Recommended migration order:

OrderServiceReason
1KeystoneIdentity is the foundation — all other services depend on it
2GlanceImage service has minimal dependencies
3PlacementRequired by Nova, no external dependencies
4NovaCompute service, depends on Keystone + Glance + Placement (uses brownfield Neutron until Phase 5)
5NeutronNetwork service, can coexist during transition
6CinderBlock storage, migrate last due to data migration complexity

Note: CobaltCore's multi-release container image builds simplify the transition: a single C5C3 branch can produce images for both the brownfield's current OpenStack release and the target release. Combined with the patching mechanism, this allows applying critical fixes to the brownfield release images during migration without waiting for the full transition to complete.

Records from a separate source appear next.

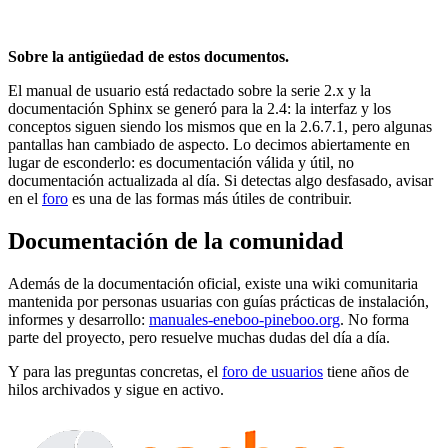
Sobre la antigüedad de estos documentos.
El manual de usuario está redactado sobre la serie 2.x y la
documentación Sphinx se generó para la 2.4: la interfaz y los
conceptos siguen siendo los mismos que en la 2.6.7.1, pero algunas
pantallas han cambiado de aspecto. Lo decimos abiertamente en
lugar de esconderlo: es documentación válida y útil, no
documentación actualizada al día. Si detectas algo desfasado, avisar
en el
foro
es una de las formas más útiles de contribuir.
Documentación de la comunidad
Además de la documentación oficial, existe una wiki comunitaria
mantenida por personas usuarias con guías prácticas de instalación,
informes y desarrollo:
manuales-eneboo-pineboo.org
. No forma
parte del proyecto, pero resuelve muchas dudas del día a día.
Y para las preguntas concretas, el
foro de usuarios
tiene años de
hilos archivados y sigue en activo.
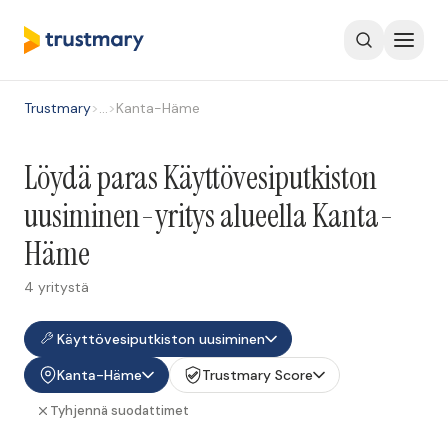
Trustmary
>
…
>
Kanta-Häme
Löydä paras Käyttövesiputkiston
uusiminen-yritys alueella Kanta-
Häme
4 yritystä
Käyttövesiputkiston uusiminen
Kanta-Häme
Trustmary Score
Tyhjennä suodattimet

Example: Transitioning a User from unmanaged → managed

Before (imported from brownfield):

yaml
apiVersion: openstack.k-orc.cloud/v1alpha1
kind: User
metadata:
  name: brownfield-glance-user
  namespace: openstack
spec:
  cloudCredentialsRef:
    cloudName: brownfield
    secretName: brownfield-k-orc-clouds-yaml
  managementPolicy: unmanaged
  import:
    filter:
      name: glance

After (fully managed by CobaltCore):

yaml
apiVersion: openstack.k-orc.cloud/v1alpha1
kind: User
metadata:
  name: glance
  namespace: openstack
spec:
  cloudCredentialsRef:
    cloudName: openstack
    secretName: k-orc-clouds-yaml  # Now uses CobaltCore's own Keystone
  managementPolicy: managed
  resource:
    name: glance
    description: "Glance service user"
    domainRef:
      name: default-domain
    defaultProjectRef:
      name: service-project

Note: When transitioning from unmanaged to managed, delete the old brownfield-* CR and create a new CR with the CobaltCore naming convention. K-ORC will adopt the existing Keystone resource if the name matches. Update the corresponding Application Credential, PushSecret, and ExternalSecret to use the new CR name and the kv-v2/openstack/ path namespace instead of kv-v2/brownfield/.

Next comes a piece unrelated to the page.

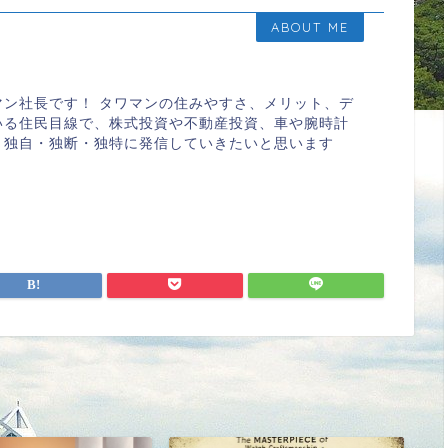
ABOUT ME
マン社長です！ タワマンの住みやすさ、メリット、デ
いる住民目線で、株式投資や不動産投資、車や腕時計
、独自・独断・独特に発信していきたいと思います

Phase 4: Decommission Brownfield

After all services are running on CobaltCore:

  1. Verify all CobaltCore services are healthy and functional
  2. Remove the brownfield-* K-ORC CRs (unmanaged CRs have no finalizers — they are deleted immediately without affecting the brownfield resources)
  3. Remove the brownfield-k-orc-clouds-yaml secret and corresponding OpenBao paths
  4. Clean up kv-v2/brownfield/ paths in OpenBao
  5. Decommission the brownfield OpenStack infrastructure

CRD Brownfield Mode

Independent of the full brownfield integration scenarios above, each service CRD supports a brownfield mode for individual infrastructure dependencies. Instead of referencing a managed infrastructure CR via clusterRef, operators can point directly at external infrastructure using explicit host/port fields:

yaml
# Managed mode (default)
database:
  clusterRef:
    name: mariadb          # References MariaDB CR in cluster

# Brownfield mode
database:
  host: external-db.example.com
  port: 3306

This is useful when migrating individual infrastructure components (e.g., using an existing MariaDB cluster during a gradual migration). The two modes are mutually exclusive — setting both clusterRef and host results in a validation error.

For the full CRD design and Go type definitions, see Shared Library — Hybrid ClusterRef and CRD Implementation — Validation.